◆ **YOUR ASSIGNMENT**
Please count the lines in these records that contain "Profile" and give only that count.
EXCERPTED DATA Start Marker
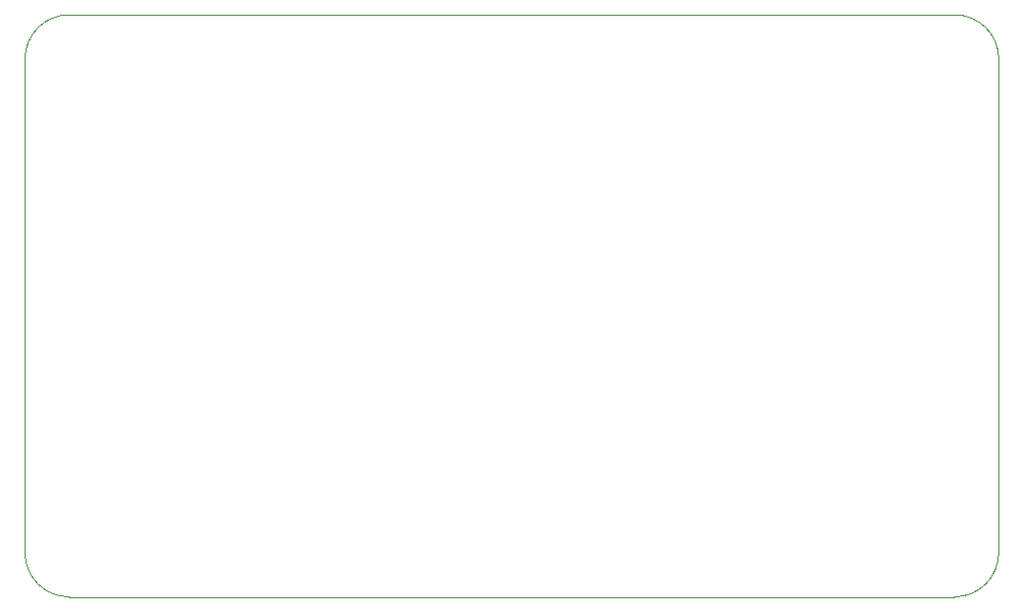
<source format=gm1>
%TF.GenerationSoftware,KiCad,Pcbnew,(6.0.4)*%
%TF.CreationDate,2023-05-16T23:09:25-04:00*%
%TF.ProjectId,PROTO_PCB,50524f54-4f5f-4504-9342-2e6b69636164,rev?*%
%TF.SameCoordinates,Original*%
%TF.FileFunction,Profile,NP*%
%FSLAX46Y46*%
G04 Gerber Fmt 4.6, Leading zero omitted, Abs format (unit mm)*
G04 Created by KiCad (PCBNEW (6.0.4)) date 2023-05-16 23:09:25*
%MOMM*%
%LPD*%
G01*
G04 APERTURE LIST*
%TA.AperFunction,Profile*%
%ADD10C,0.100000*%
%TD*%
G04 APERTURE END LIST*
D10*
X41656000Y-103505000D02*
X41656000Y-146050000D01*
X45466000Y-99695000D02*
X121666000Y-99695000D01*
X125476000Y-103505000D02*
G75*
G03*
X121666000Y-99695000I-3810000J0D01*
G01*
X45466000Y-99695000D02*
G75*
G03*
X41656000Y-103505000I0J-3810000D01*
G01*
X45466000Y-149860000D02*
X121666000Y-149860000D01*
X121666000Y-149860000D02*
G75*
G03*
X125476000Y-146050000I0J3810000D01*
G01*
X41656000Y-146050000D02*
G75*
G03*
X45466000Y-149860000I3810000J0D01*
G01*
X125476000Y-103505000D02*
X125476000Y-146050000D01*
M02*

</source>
EXCERPTED DATA End Marker
EXCERPTED DATA Start Marker
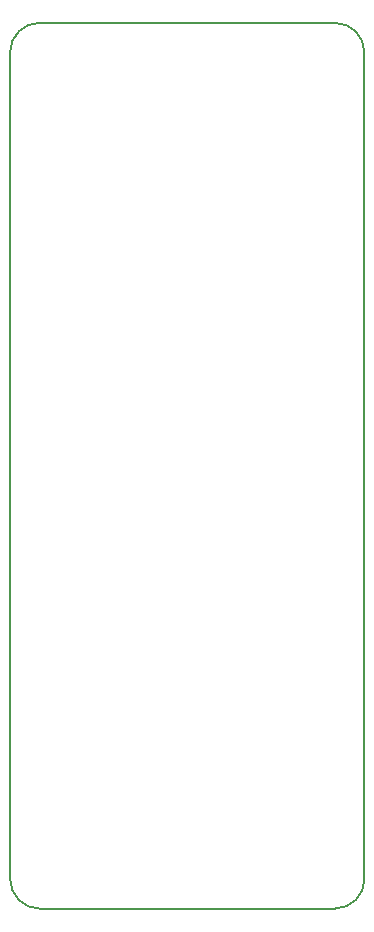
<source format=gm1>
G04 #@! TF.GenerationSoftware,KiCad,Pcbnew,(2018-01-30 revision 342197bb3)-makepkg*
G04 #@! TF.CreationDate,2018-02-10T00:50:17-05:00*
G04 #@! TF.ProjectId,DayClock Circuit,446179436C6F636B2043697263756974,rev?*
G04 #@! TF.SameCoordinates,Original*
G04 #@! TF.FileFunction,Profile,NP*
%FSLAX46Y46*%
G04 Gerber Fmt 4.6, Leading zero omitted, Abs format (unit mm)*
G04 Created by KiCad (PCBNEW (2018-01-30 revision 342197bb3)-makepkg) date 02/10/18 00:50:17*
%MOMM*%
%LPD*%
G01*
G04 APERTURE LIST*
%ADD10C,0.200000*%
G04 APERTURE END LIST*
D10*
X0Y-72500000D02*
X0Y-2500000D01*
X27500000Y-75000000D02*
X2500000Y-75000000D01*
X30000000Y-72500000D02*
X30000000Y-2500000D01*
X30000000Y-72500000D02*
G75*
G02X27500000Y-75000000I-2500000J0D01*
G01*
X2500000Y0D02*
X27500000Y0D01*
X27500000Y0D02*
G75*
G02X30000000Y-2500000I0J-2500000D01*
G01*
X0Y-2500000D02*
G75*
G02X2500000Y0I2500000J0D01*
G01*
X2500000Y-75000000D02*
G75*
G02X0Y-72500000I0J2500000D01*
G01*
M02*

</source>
EXCERPTED DATA End Marker
◆ **TASK RESULT**
3